WHAT YOU WILL DO
Here the job is to restate every entry word for word.

GIVEN INFORMATION section start

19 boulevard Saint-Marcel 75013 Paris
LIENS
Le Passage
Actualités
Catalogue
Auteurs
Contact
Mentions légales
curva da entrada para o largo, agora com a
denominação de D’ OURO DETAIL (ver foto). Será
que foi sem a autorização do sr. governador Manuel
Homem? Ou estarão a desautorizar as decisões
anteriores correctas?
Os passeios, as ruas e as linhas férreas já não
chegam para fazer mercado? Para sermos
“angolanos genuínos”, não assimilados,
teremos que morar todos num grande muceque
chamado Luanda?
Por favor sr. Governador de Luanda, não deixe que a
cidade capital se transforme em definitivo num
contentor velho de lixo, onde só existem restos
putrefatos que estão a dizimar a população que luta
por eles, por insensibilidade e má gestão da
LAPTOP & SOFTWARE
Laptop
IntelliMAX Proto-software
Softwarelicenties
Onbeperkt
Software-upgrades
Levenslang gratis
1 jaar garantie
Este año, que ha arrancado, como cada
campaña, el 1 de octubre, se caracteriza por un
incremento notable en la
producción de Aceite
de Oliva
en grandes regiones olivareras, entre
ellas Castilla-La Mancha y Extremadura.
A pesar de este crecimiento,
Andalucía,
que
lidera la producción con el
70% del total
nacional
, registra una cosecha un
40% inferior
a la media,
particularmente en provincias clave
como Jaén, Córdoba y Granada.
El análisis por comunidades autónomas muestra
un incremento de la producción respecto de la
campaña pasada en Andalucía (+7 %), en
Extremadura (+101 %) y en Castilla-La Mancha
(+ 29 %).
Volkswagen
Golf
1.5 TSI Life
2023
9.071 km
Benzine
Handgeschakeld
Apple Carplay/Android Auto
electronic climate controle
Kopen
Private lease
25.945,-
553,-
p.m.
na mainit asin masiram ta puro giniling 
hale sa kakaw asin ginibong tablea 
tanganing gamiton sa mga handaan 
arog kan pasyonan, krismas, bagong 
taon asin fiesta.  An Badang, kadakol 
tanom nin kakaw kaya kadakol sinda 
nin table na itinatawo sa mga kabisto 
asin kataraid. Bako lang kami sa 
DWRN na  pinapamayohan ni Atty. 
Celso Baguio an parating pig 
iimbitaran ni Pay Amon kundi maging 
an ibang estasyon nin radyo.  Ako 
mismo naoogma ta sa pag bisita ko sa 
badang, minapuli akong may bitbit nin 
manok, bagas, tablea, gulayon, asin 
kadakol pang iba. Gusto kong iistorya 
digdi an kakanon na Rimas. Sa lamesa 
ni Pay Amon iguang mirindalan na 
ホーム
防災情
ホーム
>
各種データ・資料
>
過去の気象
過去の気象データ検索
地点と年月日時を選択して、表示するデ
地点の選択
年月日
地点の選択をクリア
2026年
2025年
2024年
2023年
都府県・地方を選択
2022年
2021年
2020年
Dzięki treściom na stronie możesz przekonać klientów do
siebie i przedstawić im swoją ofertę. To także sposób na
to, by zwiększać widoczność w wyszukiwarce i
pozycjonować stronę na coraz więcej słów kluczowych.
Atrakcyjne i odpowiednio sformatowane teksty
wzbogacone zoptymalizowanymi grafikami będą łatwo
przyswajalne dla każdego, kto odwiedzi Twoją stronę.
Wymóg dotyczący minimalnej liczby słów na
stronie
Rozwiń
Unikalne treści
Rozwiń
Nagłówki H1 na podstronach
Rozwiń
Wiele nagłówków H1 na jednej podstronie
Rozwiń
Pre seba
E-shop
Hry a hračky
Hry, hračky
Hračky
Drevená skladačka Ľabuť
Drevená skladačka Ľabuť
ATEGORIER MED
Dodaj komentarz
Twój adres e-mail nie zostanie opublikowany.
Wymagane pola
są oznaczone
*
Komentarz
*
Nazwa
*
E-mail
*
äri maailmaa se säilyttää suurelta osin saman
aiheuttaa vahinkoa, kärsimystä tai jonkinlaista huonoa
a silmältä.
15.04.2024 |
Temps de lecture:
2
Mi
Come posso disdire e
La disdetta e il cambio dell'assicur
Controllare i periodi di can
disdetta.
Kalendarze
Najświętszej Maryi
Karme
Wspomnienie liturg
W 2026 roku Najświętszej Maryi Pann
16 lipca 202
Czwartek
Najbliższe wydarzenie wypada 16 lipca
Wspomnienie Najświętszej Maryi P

GIVEN INFORMATION section end

RESPONSE
19 boulevard Saint-Marcel 75013 Paris
LIENS
Le Passage
Actualités
Catalogue
Auteurs
Contact
Mentions légales
curva da entrada para o largo, agora com a
denominação de D’ OURO DETAIL (ver foto). Será
que foi sem a autorização do sr. governador Manuel
Homem? Ou estarão a desautorizar as decisões
anteriores correctas?
Os passeios, as ruas e as linhas férreas já não
chegam para fazer mercado? Para sermos
“angolanos genuínos”, não assimilados,
teremos que morar todos num grande muceque
chamado Luanda?
Por favor sr. Governador de Luanda, não deixe que a
cidade capital se transforme em definitivo num
contentor velho de lixo, onde só existem restos
putrefatos que estão a dizimar a população que luta
por eles, por insensibilidade e má gestão da
LAPTOP & SOFTWARE
Laptop
IntelliMAX Proto-software
Softwarelicenties
Onbeperkt
Software-upgrades
Levenslang gratis
1 jaar garantie
Este año, que ha arrancado, como cada
campaña, el 1 de octubre, se caracteriza por un
incremento notable en la
producción de Aceite
de Oliva
en grandes regiones olivareras, entre
ellas Castilla-La Mancha y Extremadura.
A pesar de este crecimiento,
Andalucía,
que
lidera la producción con el
70% del total
nacional
, registra una cosecha un
40% inferior
a la media,
particularmente en provincias clave
como Jaén, Córdoba y Granada.
El análisis por comunidades autónomas muestra
un incremento de la producción respecto de la
campaña pasada en Andalucía (+7 %), en
Extremadura (+101 %) y en Castilla-La Mancha
(+ 29 %).
Volkswagen
Golf
1.5 TSI Life
2023
9.071 km
Benzine
Handgeschakeld
Apple Carplay/Android Auto
electronic climate controle
Kopen
Private lease
25.945,-
553,-
p.m.
na mainit asin masiram ta puro giniling 
hale sa kakaw asin ginibong tablea 
tanganing gamiton sa mga handaan 
arog kan pasyonan, krismas, bagong 
taon asin fiesta.  An Badang, kadakol 
tanom nin kakaw kaya kadakol sinda 
nin table na itinatawo sa mga kabisto 
asin kataraid. Bako lang kami sa 
DWRN na  pinapamayohan ni Atty. 
Celso Baguio an parating pig 
iimbitaran ni Pay Amon kundi maging 
an ibang estasyon nin radyo.  Ako 
mismo naoogma ta sa pag bisita ko sa 
badang, minapuli akong may bitbit nin 
manok, bagas, tablea, gulayon, asin 
kadakol pang iba. Gusto kong iistorya 
digdi an kakanon na Rimas. Sa lamesa 
ni Pay Amon iguang mirindalan na 
ホーム
防災情
ホーム
>
各種データ・資料
>
過去の気象
過去の気象データ検索
地点と年月日時を選択して、表示するデ
地点の選択
年月日
地点の選択をクリア
2026年
2025年
2024年
2023年
都府県・地方を選択
2022年
2021年
2020年
Dzięki treściom na stronie możesz przekonać klientów do
siebie i przedstawić im swoją ofertę. To także sposób na
to, by zwiększać widoczność w wyszukiwarce i
pozycjonować stronę na coraz więcej słów kluczowych.
Atrakcyjne i odpowiednio sformatowane teksty
wzbogacone zoptymalizowanymi grafikami będą łatwo
przyswajalne dla każdego, kto odwiedzi Twoją stronę.
Wymóg dotyczący minimalnej liczby słów na
stronie
Rozwiń
Unikalne treści
Rozwiń
Nagłówki H1 na podstronach
Rozwiń
Wiele nagłówków H1 na jednej podstronie
Rozwiń
Pre seba
E-shop
Hry a hračky
Hry, hračky
Hračky
Drevená skladačka Ľabuť
Drevená skladačka Ľabuť
ATEGORIER MED
Dodaj komentarz
Twój adres e-mail nie zostanie opublikowany.
Wymagane pola
są oznaczone
*
Komentarz
*
Nazwa
*
E-mail
*
äri maailmaa se säilyttää suurelta osin saman
aiheuttaa vahinkoa, kärsimystä tai jonkinlaista huonoa
a silmältä.
15.04.2024 |
Temps de lecture:
2
Mi
Come posso disdire e
La disdetta e il cambio dell'assicur
Controllare i periodi di can
disdetta.
Kalendarze
Najświętszej Maryi
Karme
Wspomnienie liturg
W 2026 roku Najświętszej Maryi Pann
16 lipca 202
Czwartek
Najbliższe wydarzenie wypada 16 lipca
Wspomnienie Najświętszej Maryi P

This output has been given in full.